The ESOS and MEES exercises followed the first four of five stages:
Review: Collate and evaluate Unite’s energy performance
Target: Prioritise the worst-performing areas
Identify: Propose solutions to improve performance and comply
Verify: Evaluate and propose programmes to achieve targets
Practice: Solution pipeline flowing through to installation.
We delivered a workshop to present the results, train Unite Students’ staff to use the analysis tool, and discuss the process for implementation, helping Unite develop a new energy-management process that is currently being rolled out. After presenting a list of recommendations provided by ESOS, targets were set to develop business cases and the most efficient way to arrive at installations that satisfy MEES, internal targets, affordability, feasibility and practicality.
Unite has a relatively uniform portfolio of sites; replicable specifications for fit-out allow it to group buildings by building services.
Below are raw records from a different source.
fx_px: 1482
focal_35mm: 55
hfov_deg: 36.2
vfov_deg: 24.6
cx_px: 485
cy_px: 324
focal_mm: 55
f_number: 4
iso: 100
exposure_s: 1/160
Although the sites perform well, the focus for Unite was reducing consumption from the building services, while maintaining a comfortable and flexible environment suitable for the needs and occupation of each student.
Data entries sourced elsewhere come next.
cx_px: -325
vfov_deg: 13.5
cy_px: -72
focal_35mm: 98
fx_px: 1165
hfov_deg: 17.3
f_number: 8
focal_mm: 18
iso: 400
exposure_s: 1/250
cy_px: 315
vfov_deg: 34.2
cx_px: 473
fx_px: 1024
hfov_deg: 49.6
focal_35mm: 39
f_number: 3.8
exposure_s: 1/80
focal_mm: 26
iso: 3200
We looked at Unite’s space-heating services – researching control strategies and trialling different heaters – as well as the domestic hot water demand, where potential savings could be made with heat pumps.
First, we advised Unite to get a firm understanding of its end-use profile. The vast majority of Unite’s sites have a single half-hourly electric meter, recording space heating (electric heaters), domestic hot water (showers, washing), lighting, small power, and ventilation. Our advice was to target measures to reduce high end-use consumers.
The issue for hot water and space heating was the carbon intensity of grid electricity. Unite was presented with two options: look to increase the efficiency of its services – through heat pumps, for example – or change to a less carbon-intensive fuel such as gas or biomass.
In high-rise accommodation, we advised Unite to look at the current services infrastructure, asking: how much room is in the risers and is there an existing distribution system for domestic hot water? The feasibility of retrofitting a central wet heating system will be the deciding factor in investment appraisals. We advised Unite to review all floorplans with proposed space heating changes to determine where wet distribution systems could be retrofitted with minimal difficulty.
The residential-style use of its buildings means there is a high demand for domestic hot water. Where buildings currently have a central electric water heater, it is practical to consider replacement with a heat pump; this way, Unite can trial the technology without the added complication of the distribution system.
Sustain has highlighted the practicalities of installing the measures to the setup of Unite’s buildings, and using practicality as a factor for evaluating investments. A ‘complexity factor’ is now a recorded data point within Unite’s asset register when surveying its buildings.
Unite Students, with Sustain, used ESOS and MEES to push for a systematic, long-term asset plan. With the firm’s internal targets, the regulations encouraged a new energy-management process, creating a repeatable methodology for designing a programme for action.